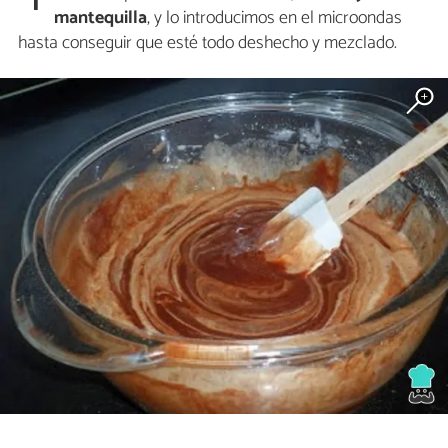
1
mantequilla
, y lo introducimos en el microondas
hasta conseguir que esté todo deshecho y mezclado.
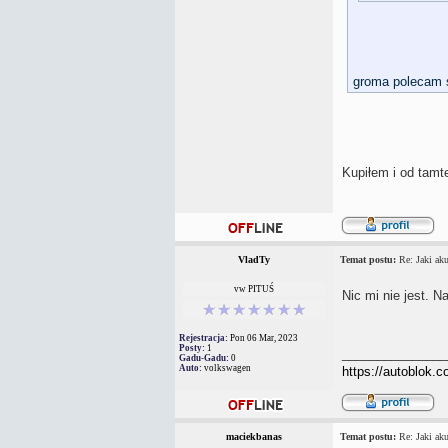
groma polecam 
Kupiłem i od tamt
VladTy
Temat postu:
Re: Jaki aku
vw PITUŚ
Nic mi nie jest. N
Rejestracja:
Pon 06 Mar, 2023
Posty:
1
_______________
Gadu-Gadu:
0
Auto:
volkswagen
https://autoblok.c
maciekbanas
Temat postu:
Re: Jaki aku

************

Directive >> Return the entries exactly as given. Do not include pictures.

Completed exercise >>
1
mantequilla
, y lo introducimos en el microondas
hasta conseguir que esté todo deshecho y mezclado.
groma polecam 
Kupiłem i od tamt
VladTy
Temat postu:
Re: Jaki aku
vw PITUŚ
Nic mi nie jest. N
Rejestracja:
Pon 06 Mar, 2023
Posty:
1
_______________
Gadu-Gadu:
0
Auto:
volkswagen
https://autoblok.c
maciekbanas
Temat postu:
Re: Jaki aku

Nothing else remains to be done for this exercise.